Кадзи самому понравился этот твердый ответ, и он улыбнулся. Надзиратель стиснул кулаки. «Петух бойцовый», — подумал Кадзи и опять улыбнулся, но тут же сообразил, что и сам он, наверно, выглядит не лучше.
И тут неожиданно выступил Окидзима. Громовым голосом он обрушился на рабочих. Он говорил на китайском.
— Не хотите — можете не работать! С завтрашнего дня можете не выходить. Валяйтесь себе целый день, режьтесь в кости, бездельничайте!

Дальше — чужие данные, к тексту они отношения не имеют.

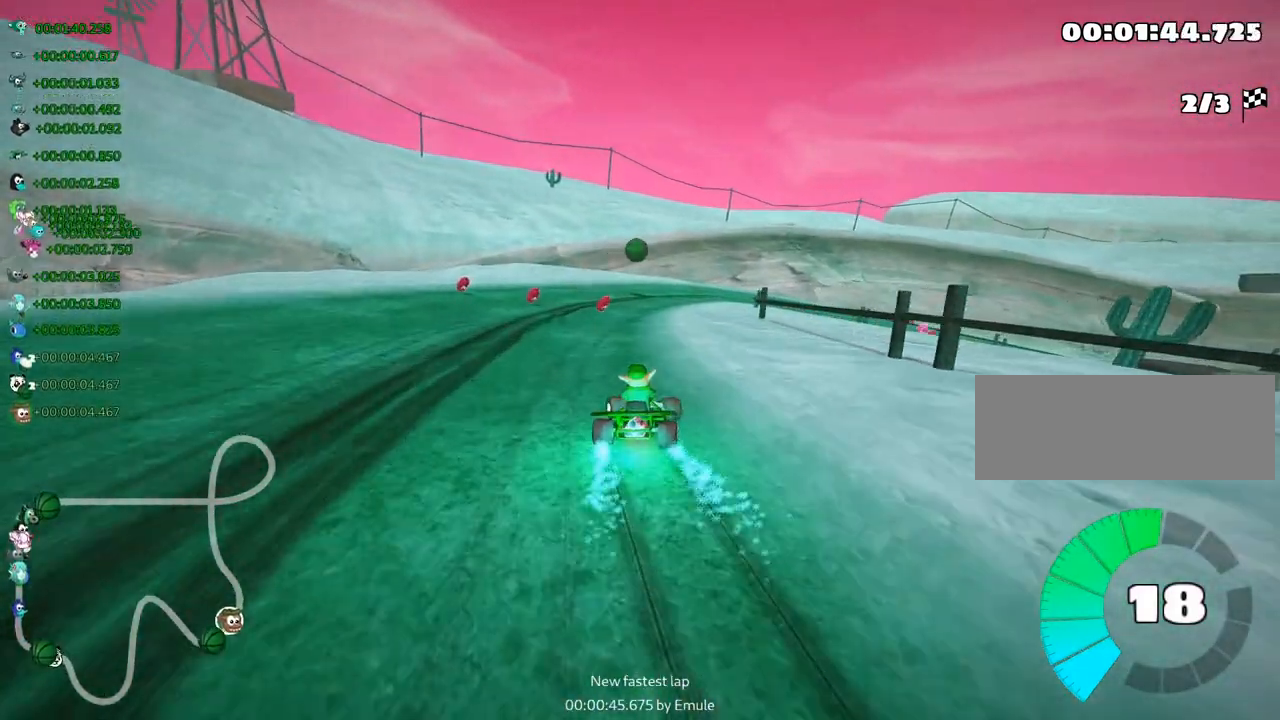
{"keys": ["skid", "up"], "events": [[117, "left", "up"]]}
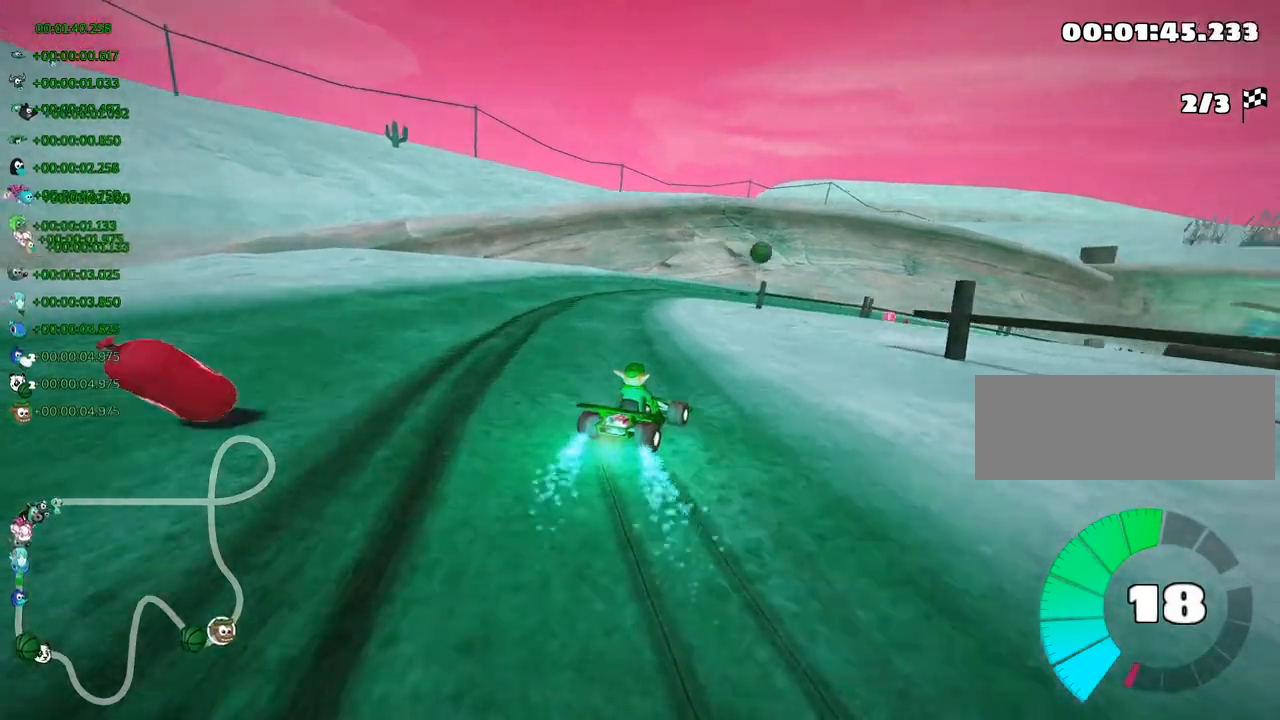
{"keys": ["right", "skid", "up"], "events": [[17, "nitro", "down"], [117, "nitro", "up"], [233, "right", "down"]]}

Но когда другие сядут жрать, будете сосать лапу! А в рудник возвращаться и не думайте. Пока я здесь, ноги вашей тут больше не будет!
Фигуры неловко зашевелились, но никто не сказал ни слова.
Надзиратель постепенно успокоился. Он первым отвел взгляд, скрещенный, как шпага, со взглядом Кадзи, шумно сплюнул и исчез в чернильной темноте штрека. Рабочие неторопливо взялись за инструмент.
У выхода из штольни Окидзима остановился.
— А ты, право, комик, Кадзи!
— Что во мне смешного? — вспыхнул Кадзи.
— Я таких только на сцене видел.
В проходной они прошли мимо Окадзаки. Он проводил их взглядом и ничего не сказал, хотя рядом с ним на столе стоял судок с обедом и запиской: «Для господина Кадзи из отдела рабочей силы».
Шел четвертый час дня. Солнце клонилось к западу, но палило немилосердно. От нагретой листвы в воздухе стоял дурманящий аромат.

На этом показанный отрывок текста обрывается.